Data entries
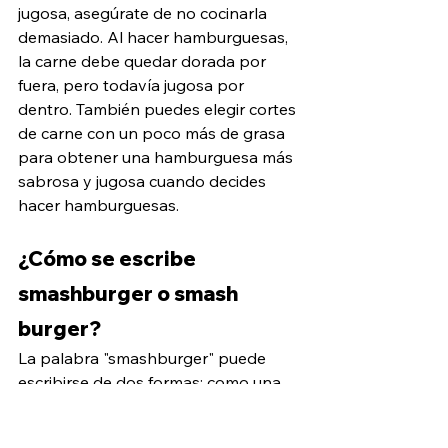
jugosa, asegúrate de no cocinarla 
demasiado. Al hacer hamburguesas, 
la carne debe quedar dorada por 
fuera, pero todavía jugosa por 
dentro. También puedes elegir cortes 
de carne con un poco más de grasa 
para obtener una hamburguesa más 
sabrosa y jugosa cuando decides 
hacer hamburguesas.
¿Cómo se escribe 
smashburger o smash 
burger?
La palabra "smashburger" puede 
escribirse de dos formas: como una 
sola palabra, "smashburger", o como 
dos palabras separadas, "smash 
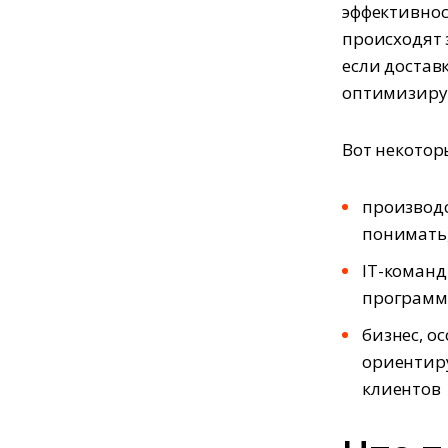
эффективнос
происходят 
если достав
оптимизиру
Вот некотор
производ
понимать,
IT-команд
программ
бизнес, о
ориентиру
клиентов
...
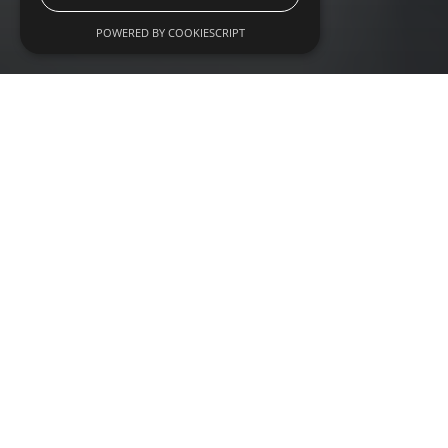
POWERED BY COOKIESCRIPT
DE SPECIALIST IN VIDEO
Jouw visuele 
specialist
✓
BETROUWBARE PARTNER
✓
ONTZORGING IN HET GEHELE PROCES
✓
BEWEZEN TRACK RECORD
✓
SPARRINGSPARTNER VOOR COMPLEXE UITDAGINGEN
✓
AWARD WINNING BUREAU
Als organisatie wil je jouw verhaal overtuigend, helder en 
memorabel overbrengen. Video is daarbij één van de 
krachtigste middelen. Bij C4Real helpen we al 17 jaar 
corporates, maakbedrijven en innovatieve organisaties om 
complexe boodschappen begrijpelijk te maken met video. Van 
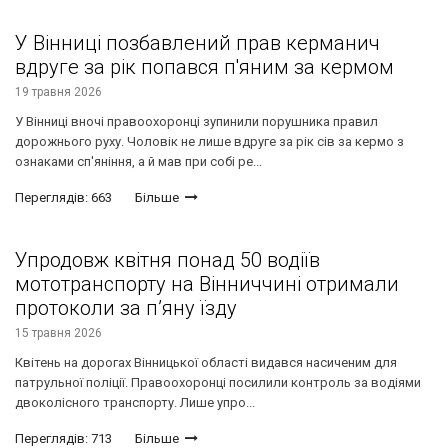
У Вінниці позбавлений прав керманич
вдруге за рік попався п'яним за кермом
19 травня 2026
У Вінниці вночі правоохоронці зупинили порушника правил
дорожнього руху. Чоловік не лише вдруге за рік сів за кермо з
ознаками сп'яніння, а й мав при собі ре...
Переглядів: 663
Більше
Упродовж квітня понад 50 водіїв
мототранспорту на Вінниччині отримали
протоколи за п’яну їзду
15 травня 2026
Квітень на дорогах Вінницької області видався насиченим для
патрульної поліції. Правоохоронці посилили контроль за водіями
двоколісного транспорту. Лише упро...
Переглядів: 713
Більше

Description of the task
Could you retype everything in the items from the line containing "POWERED BY COOKIESCRIPT" down to the line containing "complexe boodschappen begrijpelijk", including both of those lines, word for word?

Solution
POWERED BY COOKIESCRIPT
DE SPECIALIST IN VIDEO
Jouw visuele 
specialist
✓
BETROUWBARE PARTNER
✓
ONTZORGING IN HET GEHELE PROCES
✓
BEWEZEN TRACK RECORD
✓
SPARRINGSPARTNER VOOR COMPLEXE UITDAGINGEN
✓
AWARD WINNING BUREAU
Als organisatie wil je jouw verhaal overtuigend, helder en 
memorabel overbrengen. Video is daarbij één van de 
krachtigste middelen. Bij C4Real helpen we al 17 jaar 
corporates, maakbedrijven en innovatieve organisaties om 
complexe boodschappen begrijpelijk te maken met video. Van 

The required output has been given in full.